Iran is moving to formalize its de facto control over the Strait of Hormuz by establishing a framework to charge fees to commercial vessels transiting the critical waterway, according to a June 23, 2026 report. After weaponizing the strait during the ongoing conflict by making passage hazardous, Iran is now seeking to monetize its geographic leverage. Approximately one-fifth of global oil supply passes through the strait. The move comes as the US issued 60-day sanctions waivers on Iranian oil, creating a complex dynamic where Iran simultaneously gains revenue from its own exports and potentially from taxing others' transit.
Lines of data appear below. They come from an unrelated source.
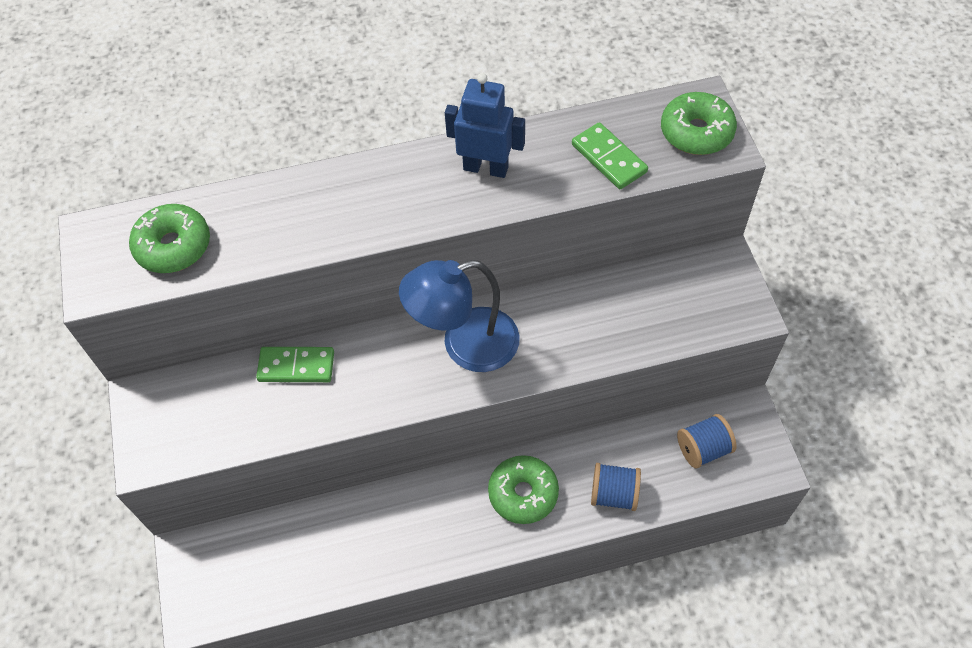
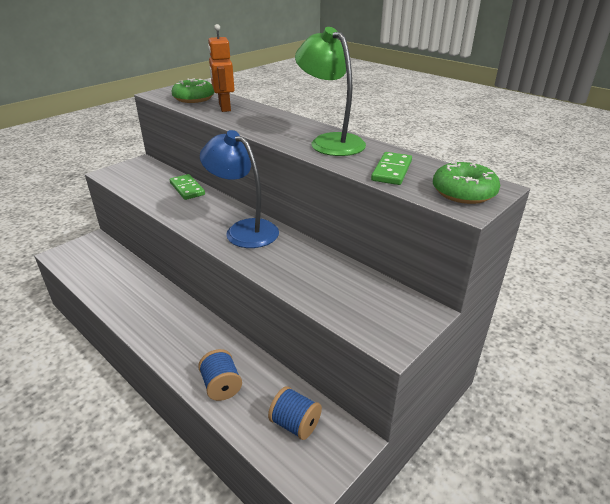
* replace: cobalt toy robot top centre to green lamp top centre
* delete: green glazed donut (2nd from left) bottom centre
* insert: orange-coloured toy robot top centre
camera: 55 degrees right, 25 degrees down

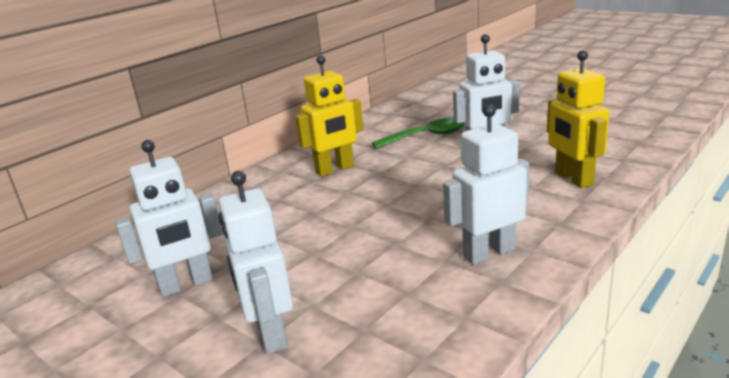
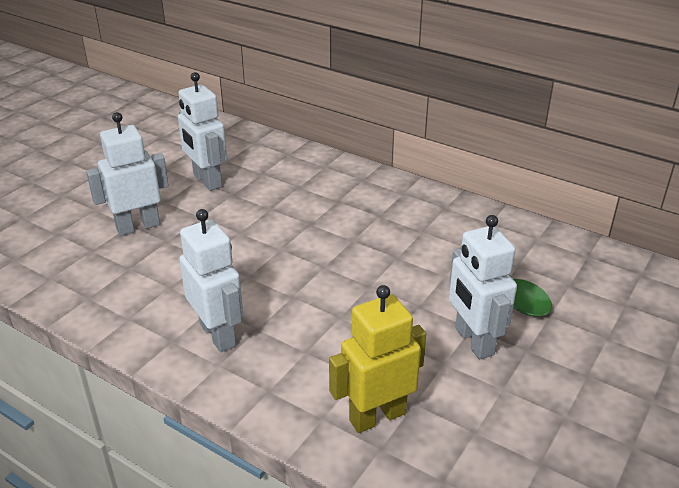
* delete: bright yellow toy robot (1st from left) top centre
camera: 80 degrees right, 10 degrees up

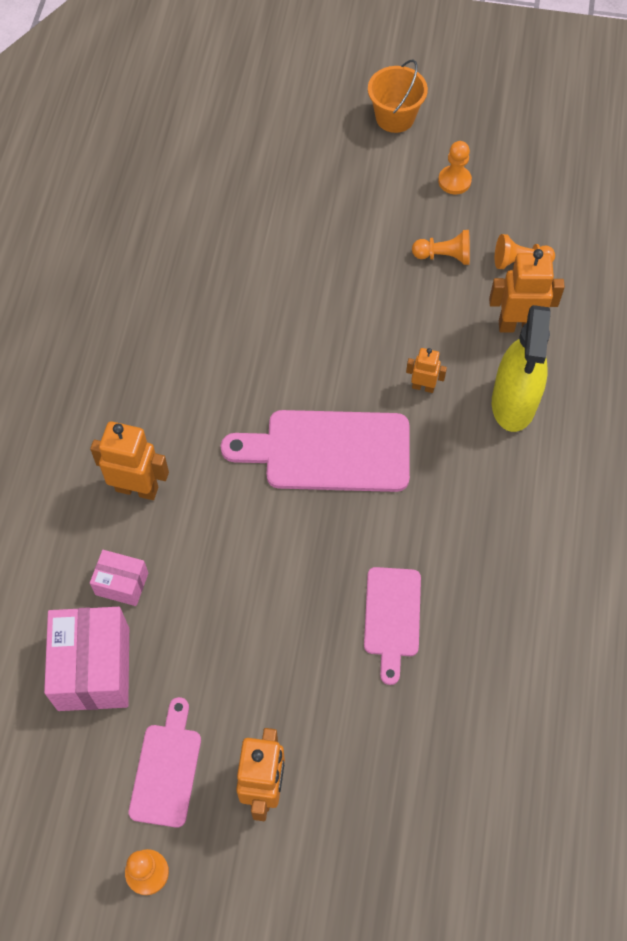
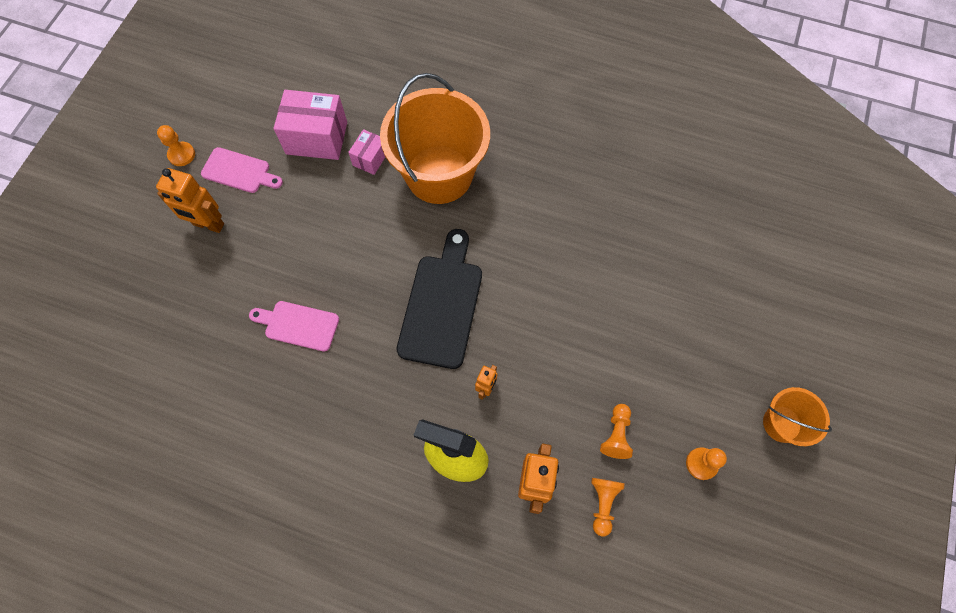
* recolor: rose-pink bread board (2nd from left) centre to jet-black bread board centre
* replace: orange-coloured toy robot (1st from left) middle left to orange-coloured bucket (1st from left) top centre
camera: 100 degrees right, 5 degrees up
Insurance costs for vessels in the region remain elevated.
Strategic interpretation
Iran's move to charge transit fees represents an attempt to convert wartime disruption into permanent economic leverage, potentially reshaping global energy shipping economics. If implemented, the fees would raise costs for Asian energy importers including China, Japan, and South Korea, and could accelerate diversification of energy supply routes. The strategy also creates tension with the US sanctions relief, as Washington may view transit fees as undermining the spirit of the nuclear negotiations.